The relevant questions should instead be population-level, e.g., is there a cluster in the replicate experiment that is equivalent to my original cluster, in terms of size/expression pattern/etc. If I managed to find a Csn2-high cluster in all of my replicates, I would be pretty confident that the cluster is reproducible. (Whether it constitutes a separate cell type, though, is another question entirely, and not something that is answerable with boostrapping.) However, this approach would require some effort to implement - perhaps something for the next scran release.

In the meantime, silhouette plots are the way to go. They should look nice for this data set.

jcmarioni commented 7 years ago

This is an interesting point - can we discuss more about this on Monday Aaron - it depends (I think) quite a lot on what set of cells you use as input - I have a feeling we might be okay here but would like to discuss more…


John Marioni PhD Research Group Leader, EMBL-EBI Associate Faculty Member, WT Sanger Institute Wellcome Genome Campus CB10 1SD, UK

Senior Group Leader CRUK Cambridge Institute University of Cambridge CB2 0RE, UK

On 21 Apr 2017, at 23:17, Aaron Lun notifications@github.com wrote:

Having looked at the theory behind fpc, I'm not sure that their bootstrapping strategy is sensible. They resample cells to create a new bootstrap sample - on the surface, this is reasonable enough, as the resampled set can be considered a replicate of the original population. However, if you did have two replicate experiments, you would never consider a cell from the first experiment to be exactly the same as one of the cells in the second experiment. Calculation of the Jaccard index between replicate experiments makes no sense; which means that you shouldn't do it with bootstrap replicates, either, if the statistical meaning of the bootstrap is to be preserved.

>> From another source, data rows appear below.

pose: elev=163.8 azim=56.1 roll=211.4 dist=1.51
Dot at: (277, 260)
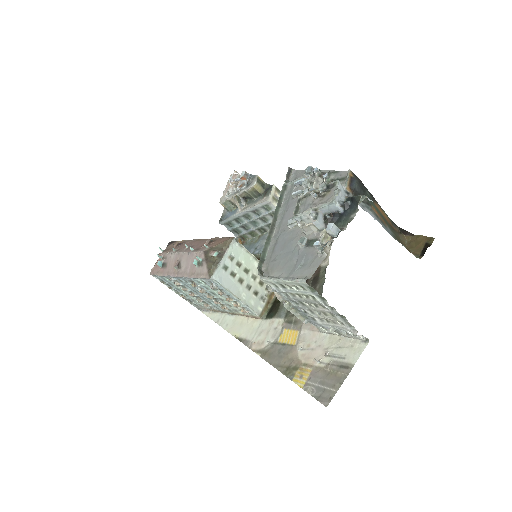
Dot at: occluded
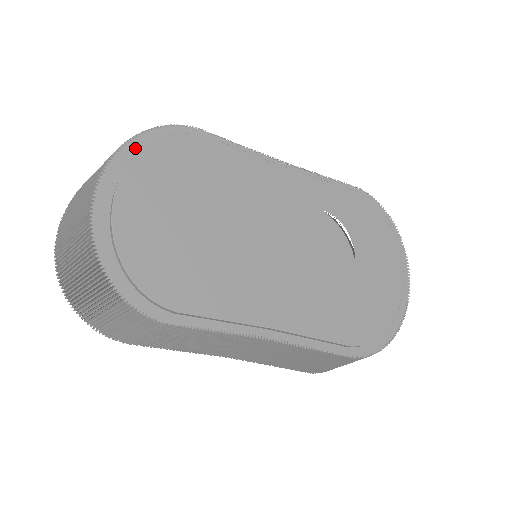
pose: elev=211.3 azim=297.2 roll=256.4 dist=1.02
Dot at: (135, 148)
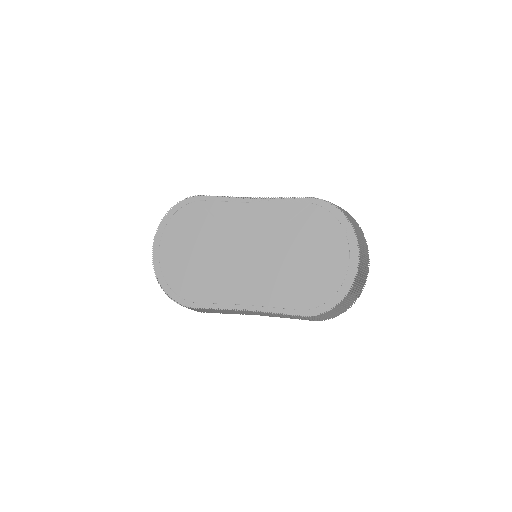
Dot at: (168, 219)
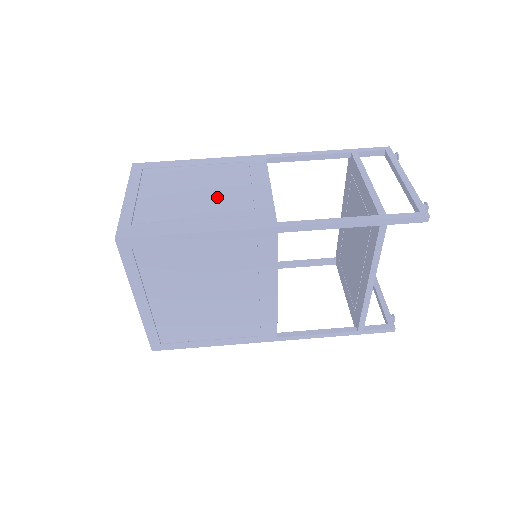
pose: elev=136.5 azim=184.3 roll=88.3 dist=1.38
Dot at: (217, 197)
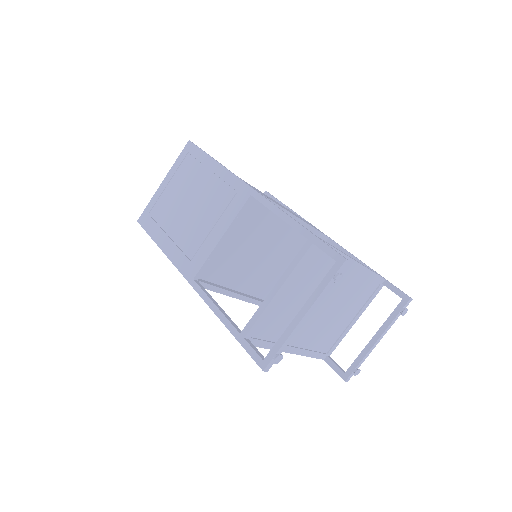
Dot at: (192, 222)
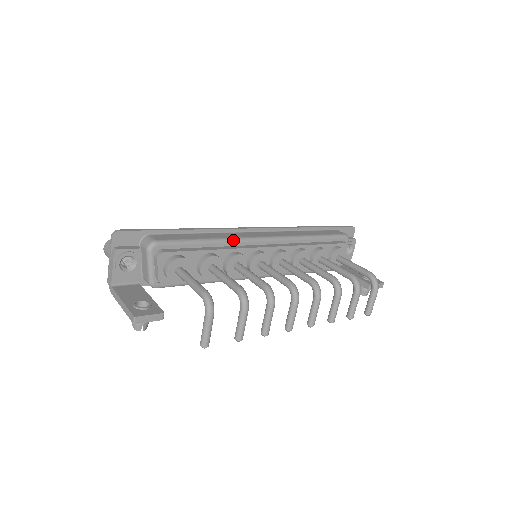
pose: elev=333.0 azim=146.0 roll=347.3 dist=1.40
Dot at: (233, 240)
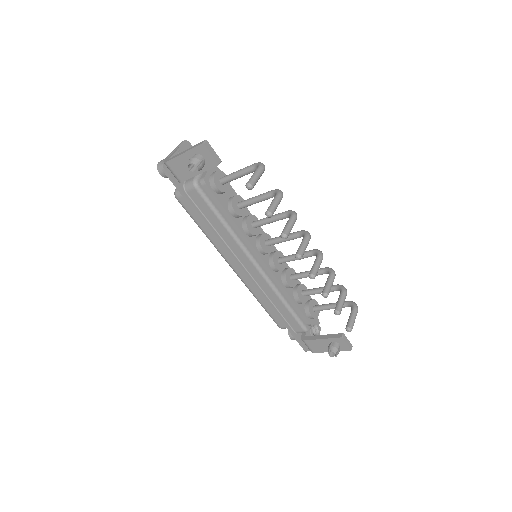
Dot at: occluded
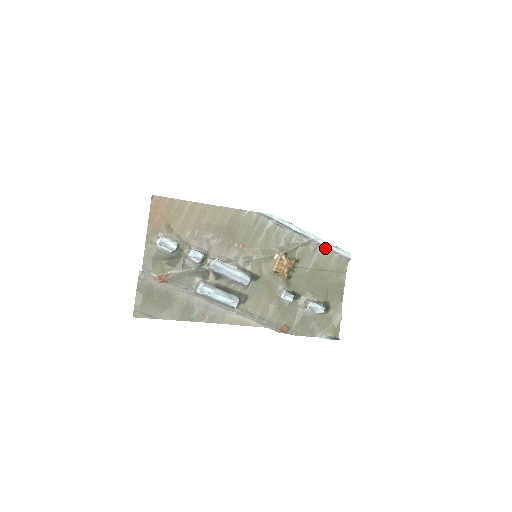
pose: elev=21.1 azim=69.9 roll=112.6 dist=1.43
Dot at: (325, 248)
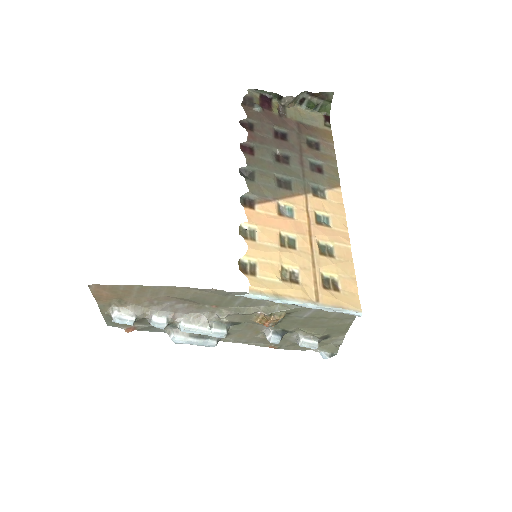
Dot at: (326, 308)
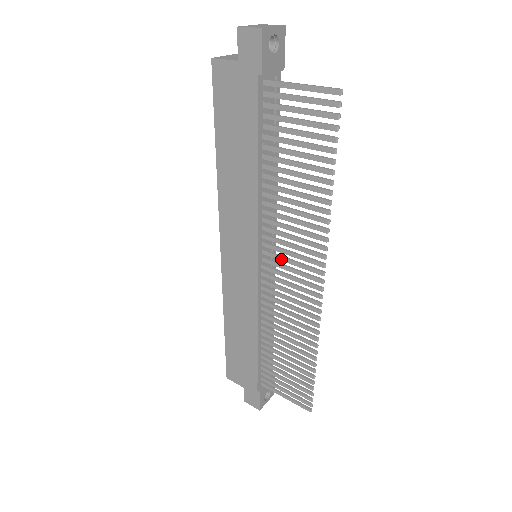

The relevant questions should instead be population-level, e.g., is there a cluster in the replicate experiment that is equivalent to my original cluster, in terms of size/expression pattern/etc. If I managed to find a Csn2-high cluster in all of my replicates, I would be pretty confident that the cluster is reproducible. (Whether it constitutes a separate cell type, though, is another question entirely, and not something that is answerable with boostrapping.)